### Task statement:
Duplicate every one of these lines without any changes.

start Dataset records

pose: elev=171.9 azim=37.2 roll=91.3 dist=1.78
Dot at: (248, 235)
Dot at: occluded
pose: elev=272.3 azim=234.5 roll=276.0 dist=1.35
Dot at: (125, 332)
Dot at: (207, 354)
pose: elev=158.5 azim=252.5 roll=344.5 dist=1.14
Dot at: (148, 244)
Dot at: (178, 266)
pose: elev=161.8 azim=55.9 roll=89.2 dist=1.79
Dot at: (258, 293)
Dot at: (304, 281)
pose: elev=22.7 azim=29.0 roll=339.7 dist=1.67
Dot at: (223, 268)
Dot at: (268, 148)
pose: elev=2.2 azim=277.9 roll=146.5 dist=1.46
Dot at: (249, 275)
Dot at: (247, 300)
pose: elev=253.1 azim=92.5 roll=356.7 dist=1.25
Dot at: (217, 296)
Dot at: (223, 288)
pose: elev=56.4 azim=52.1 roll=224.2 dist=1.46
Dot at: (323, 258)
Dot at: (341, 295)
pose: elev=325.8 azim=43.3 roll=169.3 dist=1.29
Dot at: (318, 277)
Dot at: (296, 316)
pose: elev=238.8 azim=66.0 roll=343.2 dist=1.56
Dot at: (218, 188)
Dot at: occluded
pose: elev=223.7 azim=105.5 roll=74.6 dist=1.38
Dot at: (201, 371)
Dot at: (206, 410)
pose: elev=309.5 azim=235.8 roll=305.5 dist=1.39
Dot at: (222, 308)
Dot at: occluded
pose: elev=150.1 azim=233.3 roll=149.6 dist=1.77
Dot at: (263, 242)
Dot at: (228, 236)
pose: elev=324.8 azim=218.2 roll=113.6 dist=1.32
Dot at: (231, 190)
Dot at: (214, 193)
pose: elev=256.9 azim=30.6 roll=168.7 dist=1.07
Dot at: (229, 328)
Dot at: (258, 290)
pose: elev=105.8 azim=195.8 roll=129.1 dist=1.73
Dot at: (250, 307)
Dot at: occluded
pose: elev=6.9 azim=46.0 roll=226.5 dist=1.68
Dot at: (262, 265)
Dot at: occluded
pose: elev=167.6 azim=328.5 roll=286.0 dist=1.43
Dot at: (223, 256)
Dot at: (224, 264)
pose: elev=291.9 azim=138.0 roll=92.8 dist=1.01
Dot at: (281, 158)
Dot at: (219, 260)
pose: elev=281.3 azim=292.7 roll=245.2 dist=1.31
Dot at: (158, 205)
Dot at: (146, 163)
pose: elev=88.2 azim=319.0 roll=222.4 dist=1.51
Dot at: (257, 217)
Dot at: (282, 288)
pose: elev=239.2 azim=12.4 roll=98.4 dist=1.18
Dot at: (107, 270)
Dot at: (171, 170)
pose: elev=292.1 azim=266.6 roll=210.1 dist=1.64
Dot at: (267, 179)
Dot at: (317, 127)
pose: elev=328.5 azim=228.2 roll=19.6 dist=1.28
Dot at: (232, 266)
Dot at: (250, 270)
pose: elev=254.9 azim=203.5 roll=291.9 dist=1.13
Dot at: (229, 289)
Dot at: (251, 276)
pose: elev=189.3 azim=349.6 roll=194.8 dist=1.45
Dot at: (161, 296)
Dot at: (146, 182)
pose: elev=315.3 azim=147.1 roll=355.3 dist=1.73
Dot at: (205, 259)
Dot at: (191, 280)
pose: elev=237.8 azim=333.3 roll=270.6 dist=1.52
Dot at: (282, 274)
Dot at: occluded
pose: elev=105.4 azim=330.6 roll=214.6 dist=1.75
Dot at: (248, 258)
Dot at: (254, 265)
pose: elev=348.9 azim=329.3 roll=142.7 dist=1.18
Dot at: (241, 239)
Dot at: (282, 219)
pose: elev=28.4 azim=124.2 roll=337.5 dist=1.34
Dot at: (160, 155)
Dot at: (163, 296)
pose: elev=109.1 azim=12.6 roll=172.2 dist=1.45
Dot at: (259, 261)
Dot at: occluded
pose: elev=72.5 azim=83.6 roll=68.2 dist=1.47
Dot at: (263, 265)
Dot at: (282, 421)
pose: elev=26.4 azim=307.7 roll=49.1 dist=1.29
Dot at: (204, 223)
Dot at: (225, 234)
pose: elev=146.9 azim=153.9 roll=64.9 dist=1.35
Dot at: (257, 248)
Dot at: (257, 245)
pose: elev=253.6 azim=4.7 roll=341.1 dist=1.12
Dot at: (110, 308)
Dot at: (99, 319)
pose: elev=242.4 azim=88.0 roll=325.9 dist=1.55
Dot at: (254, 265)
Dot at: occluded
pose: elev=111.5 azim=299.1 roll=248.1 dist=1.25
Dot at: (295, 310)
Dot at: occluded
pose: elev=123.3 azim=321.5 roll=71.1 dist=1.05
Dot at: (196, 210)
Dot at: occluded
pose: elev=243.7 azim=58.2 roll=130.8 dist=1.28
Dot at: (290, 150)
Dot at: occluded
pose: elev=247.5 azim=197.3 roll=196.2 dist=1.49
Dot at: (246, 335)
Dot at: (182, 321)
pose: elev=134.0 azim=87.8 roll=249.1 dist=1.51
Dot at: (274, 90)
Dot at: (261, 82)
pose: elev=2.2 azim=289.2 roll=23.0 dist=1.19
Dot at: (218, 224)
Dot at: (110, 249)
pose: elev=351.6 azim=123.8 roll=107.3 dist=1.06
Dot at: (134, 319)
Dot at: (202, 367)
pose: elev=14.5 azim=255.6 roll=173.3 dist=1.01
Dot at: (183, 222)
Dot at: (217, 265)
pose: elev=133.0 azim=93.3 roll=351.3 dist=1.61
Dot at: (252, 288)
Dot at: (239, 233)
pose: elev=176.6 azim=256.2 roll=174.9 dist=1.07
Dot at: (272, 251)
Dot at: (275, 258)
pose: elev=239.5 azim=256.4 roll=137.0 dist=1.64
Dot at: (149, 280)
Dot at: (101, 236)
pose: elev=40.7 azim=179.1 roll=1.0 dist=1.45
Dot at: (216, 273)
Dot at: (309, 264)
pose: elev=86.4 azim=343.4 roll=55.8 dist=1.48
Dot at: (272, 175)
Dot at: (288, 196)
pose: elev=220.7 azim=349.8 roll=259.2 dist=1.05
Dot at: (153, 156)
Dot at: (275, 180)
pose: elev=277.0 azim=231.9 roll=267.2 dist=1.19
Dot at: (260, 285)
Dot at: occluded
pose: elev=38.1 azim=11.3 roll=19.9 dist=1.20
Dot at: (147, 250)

end Dataset records

### Result:
pose: elev=171.9 azim=37.2 roll=91.3 dist=1.78
Dot at: (248, 235)
Dot at: occluded
pose: elev=272.3 azim=234.5 roll=276.0 dist=1.35
Dot at: (125, 332)
Dot at: (207, 354)
pose: elev=158.5 azim=252.5 roll=344.5 dist=1.14
Dot at: (148, 244)
Dot at: (178, 266)
pose: elev=161.8 azim=55.9 roll=89.2 dist=1.79
Dot at: (258, 293)
Dot at: (304, 281)
pose: elev=22.7 azim=29.0 roll=339.7 dist=1.67
Dot at: (223, 268)
Dot at: (268, 148)
pose: elev=2.2 azim=277.9 roll=146.5 dist=1.46
Dot at: (249, 275)
Dot at: (247, 300)
pose: elev=253.1 azim=92.5 roll=356.7 dist=1.25
Dot at: (217, 296)
Dot at: (223, 288)
pose: elev=56.4 azim=52.1 roll=224.2 dist=1.46
Dot at: (323, 258)
Dot at: (341, 295)
pose: elev=325.8 azim=43.3 roll=169.3 dist=1.29
Dot at: (318, 277)
Dot at: (296, 316)
pose: elev=238.8 azim=66.0 roll=343.2 dist=1.56
Dot at: (218, 188)
Dot at: occluded
pose: elev=223.7 azim=105.5 roll=74.6 dist=1.38
Dot at: (201, 371)
Dot at: (206, 410)
pose: elev=309.5 azim=235.8 roll=305.5 dist=1.39
Dot at: (222, 308)
Dot at: occluded
pose: elev=150.1 azim=233.3 roll=149.6 dist=1.77
Dot at: (263, 242)
Dot at: (228, 236)
pose: elev=324.8 azim=218.2 roll=113.6 dist=1.32
Dot at: (231, 190)
Dot at: (214, 193)
pose: elev=256.9 azim=30.6 roll=168.7 dist=1.07
Dot at: (229, 328)
Dot at: (258, 290)
pose: elev=105.8 azim=195.8 roll=129.1 dist=1.73
Dot at: (250, 307)
Dot at: occluded
pose: elev=6.9 azim=46.0 roll=226.5 dist=1.68
Dot at: (262, 265)
Dot at: occluded
pose: elev=167.6 azim=328.5 roll=286.0 dist=1.43
Dot at: (223, 256)
Dot at: (224, 264)
pose: elev=291.9 azim=138.0 roll=92.8 dist=1.01
Dot at: (281, 158)
Dot at: (219, 260)
pose: elev=281.3 azim=292.7 roll=245.2 dist=1.31
Dot at: (158, 205)
Dot at: (146, 163)
pose: elev=88.2 azim=319.0 roll=222.4 dist=1.51
Dot at: (257, 217)
Dot at: (282, 288)
pose: elev=239.2 azim=12.4 roll=98.4 dist=1.18
Dot at: (107, 270)
Dot at: (171, 170)
pose: elev=292.1 azim=266.6 roll=210.1 dist=1.64
Dot at: (267, 179)
Dot at: (317, 127)
pose: elev=328.5 azim=228.2 roll=19.6 dist=1.28
Dot at: (232, 266)
Dot at: (250, 270)
pose: elev=254.9 azim=203.5 roll=291.9 dist=1.13
Dot at: (229, 289)
Dot at: (251, 276)
pose: elev=189.3 azim=349.6 roll=194.8 dist=1.45
Dot at: (161, 296)
Dot at: (146, 182)
pose: elev=315.3 azim=147.1 roll=355.3 dist=1.73
Dot at: (205, 259)
Dot at: (191, 280)
pose: elev=237.8 azim=333.3 roll=270.6 dist=1.52
Dot at: (282, 274)
Dot at: occluded
pose: elev=105.4 azim=330.6 roll=214.6 dist=1.75
Dot at: (248, 258)
Dot at: (254, 265)
pose: elev=348.9 azim=329.3 roll=142.7 dist=1.18
Dot at: (241, 239)
Dot at: (282, 219)
pose: elev=28.4 azim=124.2 roll=337.5 dist=1.34
Dot at: (160, 155)
Dot at: (163, 296)
pose: elev=109.1 azim=12.6 roll=172.2 dist=1.45
Dot at: (259, 261)
Dot at: occluded
pose: elev=72.5 azim=83.6 roll=68.2 dist=1.47
Dot at: (263, 265)
Dot at: (282, 421)
pose: elev=26.4 azim=307.7 roll=49.1 dist=1.29
Dot at: (204, 223)
Dot at: (225, 234)
pose: elev=146.9 azim=153.9 roll=64.9 dist=1.35
Dot at: (257, 248)
Dot at: (257, 245)
pose: elev=253.6 azim=4.7 roll=341.1 dist=1.12
Dot at: (110, 308)
Dot at: (99, 319)
pose: elev=242.4 azim=88.0 roll=325.9 dist=1.55
Dot at: (254, 265)
Dot at: occluded
pose: elev=111.5 azim=299.1 roll=248.1 dist=1.25
Dot at: (295, 310)
Dot at: occluded
pose: elev=123.3 azim=321.5 roll=71.1 dist=1.05
Dot at: (196, 210)
Dot at: occluded
pose: elev=243.7 azim=58.2 roll=130.8 dist=1.28
Dot at: (290, 150)
Dot at: occluded
pose: elev=247.5 azim=197.3 roll=196.2 dist=1.49
Dot at: (246, 335)
Dot at: (182, 321)
pose: elev=134.0 azim=87.8 roll=249.1 dist=1.51
Dot at: (274, 90)
Dot at: (261, 82)
pose: elev=2.2 azim=289.2 roll=23.0 dist=1.19
Dot at: (218, 224)
Dot at: (110, 249)
pose: elev=351.6 azim=123.8 roll=107.3 dist=1.06
Dot at: (134, 319)
Dot at: (202, 367)
pose: elev=14.5 azim=255.6 roll=173.3 dist=1.01
Dot at: (183, 222)
Dot at: (217, 265)
pose: elev=133.0 azim=93.3 roll=351.3 dist=1.61
Dot at: (252, 288)
Dot at: (239, 233)
pose: elev=176.6 azim=256.2 roll=174.9 dist=1.07
Dot at: (272, 251)
Dot at: (275, 258)
pose: elev=239.5 azim=256.4 roll=137.0 dist=1.64
Dot at: (149, 280)
Dot at: (101, 236)
pose: elev=40.7 azim=179.1 roll=1.0 dist=1.45
Dot at: (216, 273)
Dot at: (309, 264)
pose: elev=86.4 azim=343.4 roll=55.8 dist=1.48
Dot at: (272, 175)
Dot at: (288, 196)
pose: elev=220.7 azim=349.8 roll=259.2 dist=1.05
Dot at: (153, 156)
Dot at: (275, 180)
pose: elev=277.0 azim=231.9 roll=267.2 dist=1.19
Dot at: (260, 285)
Dot at: occluded
pose: elev=38.1 azim=11.3 roll=19.9 dist=1.20
Dot at: (147, 250)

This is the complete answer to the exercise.